ABSTRACT

In what was possibly an unguarded moment, the Earl of Warwick confessed that he had no expertise in financial matters. This may have been a thinly disguised boast that he had no merchants among his immediate kindred, or it may have been a simple statement of fact. 1 Nevertheless at the beginning of 1550 a crisis point had been reached. The total debt was probably not overwhelming – a little over £200,000 – but it was expensive to service and was not being properly managed. It was also increasing steadily because of the high costs of waging war. The capture, fortification and keeping of Boulogne had cost £1,342,550 since 1544. The garrison of Calais was costing £5000 a year more than the revenues of the town and the fortifications, and other works there, were running at £19,000 a year. 2 The navy was costing about £25,000 each year to maintain, over and above the costs of its actual use, and Berwick was absorbing an unknown sum which was probably about the same.
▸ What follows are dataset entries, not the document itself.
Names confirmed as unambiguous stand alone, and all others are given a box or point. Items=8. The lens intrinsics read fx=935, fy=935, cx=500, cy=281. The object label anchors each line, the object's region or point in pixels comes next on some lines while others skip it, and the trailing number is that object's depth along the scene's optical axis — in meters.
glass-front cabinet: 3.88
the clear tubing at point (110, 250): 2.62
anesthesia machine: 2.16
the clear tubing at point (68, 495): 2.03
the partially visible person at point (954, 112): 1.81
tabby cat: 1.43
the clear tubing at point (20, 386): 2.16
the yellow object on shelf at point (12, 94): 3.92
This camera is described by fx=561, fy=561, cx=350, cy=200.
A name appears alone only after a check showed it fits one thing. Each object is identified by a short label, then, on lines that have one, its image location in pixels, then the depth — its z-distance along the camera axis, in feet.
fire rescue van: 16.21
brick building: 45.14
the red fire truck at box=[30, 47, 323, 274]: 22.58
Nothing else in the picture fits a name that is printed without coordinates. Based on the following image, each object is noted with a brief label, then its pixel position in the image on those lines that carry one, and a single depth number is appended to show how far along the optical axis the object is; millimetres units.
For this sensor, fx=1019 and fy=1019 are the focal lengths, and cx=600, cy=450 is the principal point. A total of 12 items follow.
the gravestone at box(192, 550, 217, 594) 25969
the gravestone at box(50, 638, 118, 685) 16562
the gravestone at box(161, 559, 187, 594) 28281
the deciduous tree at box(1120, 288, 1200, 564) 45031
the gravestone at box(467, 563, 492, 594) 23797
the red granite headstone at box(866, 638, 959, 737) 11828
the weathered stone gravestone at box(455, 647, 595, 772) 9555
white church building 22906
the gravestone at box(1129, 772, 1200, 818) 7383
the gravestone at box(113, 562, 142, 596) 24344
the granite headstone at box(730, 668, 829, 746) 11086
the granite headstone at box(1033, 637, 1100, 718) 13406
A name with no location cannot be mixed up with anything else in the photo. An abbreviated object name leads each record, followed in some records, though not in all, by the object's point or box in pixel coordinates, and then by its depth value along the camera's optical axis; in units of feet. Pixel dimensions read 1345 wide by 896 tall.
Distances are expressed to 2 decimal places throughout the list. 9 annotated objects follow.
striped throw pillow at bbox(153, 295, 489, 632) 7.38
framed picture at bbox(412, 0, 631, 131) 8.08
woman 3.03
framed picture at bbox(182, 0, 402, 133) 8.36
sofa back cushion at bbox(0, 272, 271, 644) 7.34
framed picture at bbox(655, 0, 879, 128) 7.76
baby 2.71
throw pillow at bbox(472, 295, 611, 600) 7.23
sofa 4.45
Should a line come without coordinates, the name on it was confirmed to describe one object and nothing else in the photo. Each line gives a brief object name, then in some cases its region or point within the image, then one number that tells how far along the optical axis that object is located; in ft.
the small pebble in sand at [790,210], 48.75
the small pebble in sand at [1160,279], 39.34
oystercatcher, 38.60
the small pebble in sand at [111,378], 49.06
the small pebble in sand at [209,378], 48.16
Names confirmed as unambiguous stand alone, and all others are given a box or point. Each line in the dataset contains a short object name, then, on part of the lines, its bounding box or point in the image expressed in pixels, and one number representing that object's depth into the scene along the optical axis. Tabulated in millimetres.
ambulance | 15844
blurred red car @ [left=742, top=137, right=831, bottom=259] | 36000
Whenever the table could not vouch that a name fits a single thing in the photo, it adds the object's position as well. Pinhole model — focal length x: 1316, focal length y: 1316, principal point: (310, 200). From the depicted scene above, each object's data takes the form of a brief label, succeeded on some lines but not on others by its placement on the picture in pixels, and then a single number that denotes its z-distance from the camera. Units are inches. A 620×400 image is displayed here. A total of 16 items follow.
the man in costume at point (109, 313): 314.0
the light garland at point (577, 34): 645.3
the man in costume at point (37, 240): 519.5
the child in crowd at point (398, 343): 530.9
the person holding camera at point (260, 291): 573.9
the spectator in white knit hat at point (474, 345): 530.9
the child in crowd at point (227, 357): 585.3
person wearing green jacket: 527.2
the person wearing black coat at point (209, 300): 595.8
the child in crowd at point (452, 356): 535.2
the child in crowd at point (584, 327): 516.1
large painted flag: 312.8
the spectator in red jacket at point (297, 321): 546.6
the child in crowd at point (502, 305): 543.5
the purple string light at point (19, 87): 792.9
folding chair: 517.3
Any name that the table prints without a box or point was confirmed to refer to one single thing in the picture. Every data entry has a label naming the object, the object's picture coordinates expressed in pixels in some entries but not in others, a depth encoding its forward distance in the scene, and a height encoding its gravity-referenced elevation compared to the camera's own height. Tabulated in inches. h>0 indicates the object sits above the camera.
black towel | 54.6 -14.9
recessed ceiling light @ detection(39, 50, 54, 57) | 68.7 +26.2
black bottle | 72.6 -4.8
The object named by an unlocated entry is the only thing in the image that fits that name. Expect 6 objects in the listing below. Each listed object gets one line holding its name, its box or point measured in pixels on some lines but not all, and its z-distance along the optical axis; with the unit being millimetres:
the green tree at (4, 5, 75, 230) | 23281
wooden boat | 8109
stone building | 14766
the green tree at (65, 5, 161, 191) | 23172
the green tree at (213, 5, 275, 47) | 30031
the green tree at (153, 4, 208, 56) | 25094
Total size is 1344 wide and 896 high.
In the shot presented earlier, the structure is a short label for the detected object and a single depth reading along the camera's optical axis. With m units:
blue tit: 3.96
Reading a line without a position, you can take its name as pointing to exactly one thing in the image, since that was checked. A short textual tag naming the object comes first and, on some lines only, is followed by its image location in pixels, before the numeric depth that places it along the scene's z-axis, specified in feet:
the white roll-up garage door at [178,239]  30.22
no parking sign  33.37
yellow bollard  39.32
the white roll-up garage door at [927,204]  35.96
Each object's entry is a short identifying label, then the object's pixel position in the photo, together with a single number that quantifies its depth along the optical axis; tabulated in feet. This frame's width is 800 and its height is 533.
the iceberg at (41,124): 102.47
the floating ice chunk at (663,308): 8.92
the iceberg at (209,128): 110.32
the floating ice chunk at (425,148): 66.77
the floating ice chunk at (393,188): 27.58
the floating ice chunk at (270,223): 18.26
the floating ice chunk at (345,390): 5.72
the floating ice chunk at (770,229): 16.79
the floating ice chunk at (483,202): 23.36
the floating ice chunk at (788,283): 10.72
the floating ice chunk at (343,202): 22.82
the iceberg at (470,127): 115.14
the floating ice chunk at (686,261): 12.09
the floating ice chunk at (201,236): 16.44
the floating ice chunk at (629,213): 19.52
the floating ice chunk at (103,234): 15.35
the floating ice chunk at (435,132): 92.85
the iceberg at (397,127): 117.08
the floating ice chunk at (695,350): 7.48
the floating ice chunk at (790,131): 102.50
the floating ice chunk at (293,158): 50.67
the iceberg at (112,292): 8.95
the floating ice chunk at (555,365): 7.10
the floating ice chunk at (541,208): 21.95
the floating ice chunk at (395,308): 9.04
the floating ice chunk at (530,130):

To set against this the government enjoyed an ordinary income of about £150,000 p.a. and in addition to that it had sold nearly £800,000 worth of former monastic land and had milked the mint of a further £900,000 since 1544 by way of debasement. 3 All these three factors were damaging to financial stability, because the sale of land diminished income and debasement of the coinage caused (or rather added to) inflation. To the Duke of Somerset the Treasurership had been largely honorific. His priorities had been elsewhere and in any case the office had been vacant for three months when Paulet took it over. What was needed was a Treasurer who could concentrate his energies on the demands of that office, without the distractions of having to manage general policy. It was this consideration, with or without his unaccustomed modesty, which seems to have dissuaded the Earl of Warwick from taking the office himself. 4 The Earl of Wiltshire's track record in financial management was not conspicuous, but it was real enough and he had all the right contacts. To put a London Draper in charge of the country's finances was a bold and imaginative move.